For anyone who doesn’t follow pensions closely, the one thing that “everyone knows” about the new state pension is that you need 35 years of National Insurance contributions to get a full pension.
Except that this is not the case.
There are people with more than 35 years who don’t get a full pension.
And there are people with less than 35 years who do get a full pension.
In this article I will try to do two things. First, I will explain how the new state pension is actually worked out. And second, I will explain why the rules are as they are.
As pensions minister between 2010 and 2015, a large part of my job was designing and implementing the “new”, post-2016 state pension, so this is something I have spent rather a long time on.
Firstly, there are two stages in working out someone’s new state pension entitlement.

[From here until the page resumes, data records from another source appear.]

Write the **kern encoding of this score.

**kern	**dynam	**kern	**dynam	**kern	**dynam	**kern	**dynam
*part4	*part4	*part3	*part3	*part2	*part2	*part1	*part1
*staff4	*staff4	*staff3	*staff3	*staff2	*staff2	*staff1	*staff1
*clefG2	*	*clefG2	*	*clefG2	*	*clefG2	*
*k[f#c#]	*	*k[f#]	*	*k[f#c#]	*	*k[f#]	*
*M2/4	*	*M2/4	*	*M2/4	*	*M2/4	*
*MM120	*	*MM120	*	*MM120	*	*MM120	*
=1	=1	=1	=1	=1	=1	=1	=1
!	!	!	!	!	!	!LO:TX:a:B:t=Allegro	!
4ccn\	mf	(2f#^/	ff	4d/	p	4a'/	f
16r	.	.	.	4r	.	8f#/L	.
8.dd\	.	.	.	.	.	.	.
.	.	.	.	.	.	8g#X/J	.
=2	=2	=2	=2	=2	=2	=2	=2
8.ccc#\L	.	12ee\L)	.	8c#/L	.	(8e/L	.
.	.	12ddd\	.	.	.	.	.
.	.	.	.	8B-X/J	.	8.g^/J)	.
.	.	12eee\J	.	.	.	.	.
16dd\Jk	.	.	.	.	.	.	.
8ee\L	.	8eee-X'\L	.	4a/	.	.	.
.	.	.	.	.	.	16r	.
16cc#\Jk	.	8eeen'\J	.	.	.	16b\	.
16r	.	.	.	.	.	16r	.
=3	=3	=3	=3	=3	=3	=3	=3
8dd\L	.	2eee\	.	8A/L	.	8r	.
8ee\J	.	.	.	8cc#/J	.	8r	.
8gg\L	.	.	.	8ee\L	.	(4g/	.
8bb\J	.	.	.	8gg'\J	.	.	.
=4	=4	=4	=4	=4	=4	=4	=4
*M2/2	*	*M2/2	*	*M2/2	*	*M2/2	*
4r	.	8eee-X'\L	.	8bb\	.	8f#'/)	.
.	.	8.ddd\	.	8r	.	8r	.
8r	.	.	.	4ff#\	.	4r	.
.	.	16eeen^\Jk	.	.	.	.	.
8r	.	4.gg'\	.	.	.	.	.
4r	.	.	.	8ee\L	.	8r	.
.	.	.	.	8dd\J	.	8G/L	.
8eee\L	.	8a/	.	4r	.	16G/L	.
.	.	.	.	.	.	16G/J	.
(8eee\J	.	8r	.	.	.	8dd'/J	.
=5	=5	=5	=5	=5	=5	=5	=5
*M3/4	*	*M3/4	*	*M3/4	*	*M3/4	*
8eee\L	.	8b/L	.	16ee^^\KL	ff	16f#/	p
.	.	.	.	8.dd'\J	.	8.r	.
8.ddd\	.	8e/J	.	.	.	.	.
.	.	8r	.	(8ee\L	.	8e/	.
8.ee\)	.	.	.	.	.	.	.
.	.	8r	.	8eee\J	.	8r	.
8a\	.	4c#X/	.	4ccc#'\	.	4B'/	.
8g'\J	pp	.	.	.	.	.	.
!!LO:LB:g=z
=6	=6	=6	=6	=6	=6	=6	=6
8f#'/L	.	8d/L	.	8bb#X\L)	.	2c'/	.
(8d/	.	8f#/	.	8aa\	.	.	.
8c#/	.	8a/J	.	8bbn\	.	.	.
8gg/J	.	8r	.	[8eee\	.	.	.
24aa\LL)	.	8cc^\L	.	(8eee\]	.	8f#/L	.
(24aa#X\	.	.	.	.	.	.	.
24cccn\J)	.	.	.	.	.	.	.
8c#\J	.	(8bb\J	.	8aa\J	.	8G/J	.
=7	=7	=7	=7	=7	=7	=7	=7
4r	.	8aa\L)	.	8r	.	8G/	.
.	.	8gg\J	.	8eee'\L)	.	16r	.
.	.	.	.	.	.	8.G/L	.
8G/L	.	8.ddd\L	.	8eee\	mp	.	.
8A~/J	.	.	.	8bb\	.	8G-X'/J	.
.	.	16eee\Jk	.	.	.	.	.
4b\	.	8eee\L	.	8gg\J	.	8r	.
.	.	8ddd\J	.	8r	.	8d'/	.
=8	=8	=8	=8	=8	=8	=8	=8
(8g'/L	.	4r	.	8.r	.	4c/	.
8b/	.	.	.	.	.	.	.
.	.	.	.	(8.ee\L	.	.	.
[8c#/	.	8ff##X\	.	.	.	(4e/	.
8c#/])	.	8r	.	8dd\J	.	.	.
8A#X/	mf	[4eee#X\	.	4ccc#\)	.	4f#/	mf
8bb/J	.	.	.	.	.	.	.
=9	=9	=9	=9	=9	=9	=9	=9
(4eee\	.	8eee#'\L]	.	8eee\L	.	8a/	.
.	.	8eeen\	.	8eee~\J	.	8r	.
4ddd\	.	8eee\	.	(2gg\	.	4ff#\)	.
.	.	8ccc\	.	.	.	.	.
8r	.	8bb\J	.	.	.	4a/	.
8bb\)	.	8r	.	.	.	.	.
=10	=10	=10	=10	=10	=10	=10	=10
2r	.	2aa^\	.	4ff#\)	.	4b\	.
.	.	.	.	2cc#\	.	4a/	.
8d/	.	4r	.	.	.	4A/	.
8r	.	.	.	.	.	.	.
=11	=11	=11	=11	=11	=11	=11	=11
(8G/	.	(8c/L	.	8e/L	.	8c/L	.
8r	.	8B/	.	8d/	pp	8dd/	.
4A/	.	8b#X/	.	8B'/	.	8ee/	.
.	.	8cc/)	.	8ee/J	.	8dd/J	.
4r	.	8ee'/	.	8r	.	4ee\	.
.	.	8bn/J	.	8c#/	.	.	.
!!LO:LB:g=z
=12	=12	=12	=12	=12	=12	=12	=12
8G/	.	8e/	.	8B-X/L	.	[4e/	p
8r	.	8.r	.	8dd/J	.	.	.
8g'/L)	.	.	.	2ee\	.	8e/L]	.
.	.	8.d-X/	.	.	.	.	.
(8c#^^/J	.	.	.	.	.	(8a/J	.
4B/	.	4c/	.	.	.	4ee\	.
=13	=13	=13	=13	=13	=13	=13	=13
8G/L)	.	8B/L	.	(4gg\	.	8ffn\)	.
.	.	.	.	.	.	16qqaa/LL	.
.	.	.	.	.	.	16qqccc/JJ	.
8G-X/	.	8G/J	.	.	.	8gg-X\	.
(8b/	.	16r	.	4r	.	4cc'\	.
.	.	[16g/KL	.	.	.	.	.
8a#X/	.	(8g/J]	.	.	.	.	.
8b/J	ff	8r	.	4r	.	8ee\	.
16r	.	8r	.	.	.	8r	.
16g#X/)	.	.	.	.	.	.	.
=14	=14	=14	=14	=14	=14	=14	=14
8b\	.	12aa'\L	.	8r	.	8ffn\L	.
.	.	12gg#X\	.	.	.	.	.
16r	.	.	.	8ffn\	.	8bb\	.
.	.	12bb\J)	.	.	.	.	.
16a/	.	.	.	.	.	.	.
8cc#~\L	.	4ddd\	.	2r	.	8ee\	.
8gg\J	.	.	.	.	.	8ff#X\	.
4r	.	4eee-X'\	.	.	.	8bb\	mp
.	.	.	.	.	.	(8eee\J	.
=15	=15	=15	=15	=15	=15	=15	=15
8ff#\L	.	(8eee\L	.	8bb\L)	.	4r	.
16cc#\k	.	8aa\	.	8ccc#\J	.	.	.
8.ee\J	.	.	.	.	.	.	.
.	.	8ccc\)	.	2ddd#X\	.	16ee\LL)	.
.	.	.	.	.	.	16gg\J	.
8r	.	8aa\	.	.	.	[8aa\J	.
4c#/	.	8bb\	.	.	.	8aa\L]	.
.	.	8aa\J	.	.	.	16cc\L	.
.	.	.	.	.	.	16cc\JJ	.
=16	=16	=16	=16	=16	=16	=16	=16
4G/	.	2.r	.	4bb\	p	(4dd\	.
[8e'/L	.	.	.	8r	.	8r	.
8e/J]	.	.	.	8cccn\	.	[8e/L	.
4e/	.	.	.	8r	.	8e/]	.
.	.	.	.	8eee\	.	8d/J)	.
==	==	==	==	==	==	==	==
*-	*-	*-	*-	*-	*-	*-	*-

Step 1: The ‘foundation amount’
The first is to work out what is referred to in legislation as your “foundation amount” at the point the new system was introduced on 6 April 2016.
In simple terms, this is the greater of the amount you had built up by that point under the old rules, and how much you would have got under the new rules.
The idea of this part of the calculation is to provide protection for people who might otherwise have seen a cut in their pension if the new rules were imposed overnight.
To be more precise, the foundation amount is the greater of:
The “old rules” calculation
A full basic pension (currently £156.20 a week) for 30 years or more of contributions, plus any additional earnings-related pension (also known as SERPS or State Second Pension) which you had built up by this point. Or,
The “new rules” calculation
A full flat rate pension (currently £203.85 a week) for 35 years, minus a substantial deduction for past periods when you were “contracted out” into a workplace pension; I explain more about contracting out later on;
For those whose foundation amount is in excess of the full flat rate, their pension is locked at this figure (but will still benefit from inflation increases) – further contributions from the 2016-17 tax year onwards have no effect on their pension.
Step 2: Years from 2016-2017 onwards
For each full financial year from 2016-17 onwards, an extra 1/35th of the full flat rate is added to your foundation amount until you reach the full flat rate. Once these extra years bring you up to the full flat rate, no further addition to your state pension is possible.
Based on a full flat rate of £203.85 per week, each extra year from 2016-17 onwards adds 1/35th of this amount, £5.82 per week, to your state pension.
One consequence of this structure is that even those with a big deduction for contracting out can – eventually – build back up to a full state pension on top of their company pension, provided they have enough years of post 2016 contributions.
Why did the Government design the system like this?
At first glance, the two-stage process I have described for working out the new state pension looks unnecessarily complicated.
Why not just pay everyone a full pension for 35 years and a pro-rata amount if they have 34 years, 33 years, and so on?
The answer to this question comes back to the vexed issue of contracting out.
Contracting out
“Contracting out” was a deal between a worker, an employer and the Government.
When the Government created the state earnings-related pension scheme (SERPS) in 1978, this gave every worker the opportunity to build up a second, earnings-related pension on top of their basic pension.
But millions of workers (including millions in the public sector) already had a second pension through their employer – and they didn’t need another one via the state pension.
To avoid this duplication, employer pension schemes were allowed to “contract out” of this second tier of the state pension.
The deal was that the employer and the worker paid a reduced rate of National Insurance.
In return, the workplace pension had to provide something at least as good as the SERPS scheme would have delivered. In recognition of these lower contributions, a deduction was made at retirement from the state pension, but this was generally more than matched by the company pension which took its place.
When the Government decided to introduce a new “single tier” state pension in 2016, there was a dilemma about how to treat people who had spent many years paying in at a lower rate.
There were two extreme options:
- To completely ignore past contracting out and pay a full pension to anyone with 35 years in the system, at whatever rate. But this would have been grossly unfair to people who had always paid full rate contributions.
- To permanently take account of past contracting out, always making a deduction from the state pension of anyone who had ever contracted out.
The problem with this is that for many decades after the new “simple” state pension came in, millions of people would still be short of the new flat rate because of one or more year of contracted out employment – it would have been bizarre to talk about a “flat rate” pension system when even in 2050 and beyond people were having deductions for periods of reduced contributions up to half a century earlier.
To try to strike a balance between fairness to people who did not contract out but also to try to get to the new simpler system as quickly as possible, a compromise was struck.
Past contracting out would be recognised in the system via a one-off deduction in 2016 as part of the foundation amount calculation. But this deduction could then be “burned off” by further contributions post 2016.
The result of all of this is that the majority of people retiring today do get precisely the standard flat rate amount. And, with every passing year, the proportion who get the standard rate will grow.
It would have been great to design a new state pension system from scratch, with a blank sheet of paper and no history. But sadly, pension reform is never like that.
I believe that the new structure strikes the right balance between honouring past contributions and moving to a new simpler system as soon as possible.
Over time more and more people will know with clarity exactly what they will get from the system, men and women will be treated equally for the first time, and the state pension will provide a firm foundation for additional private pension saving.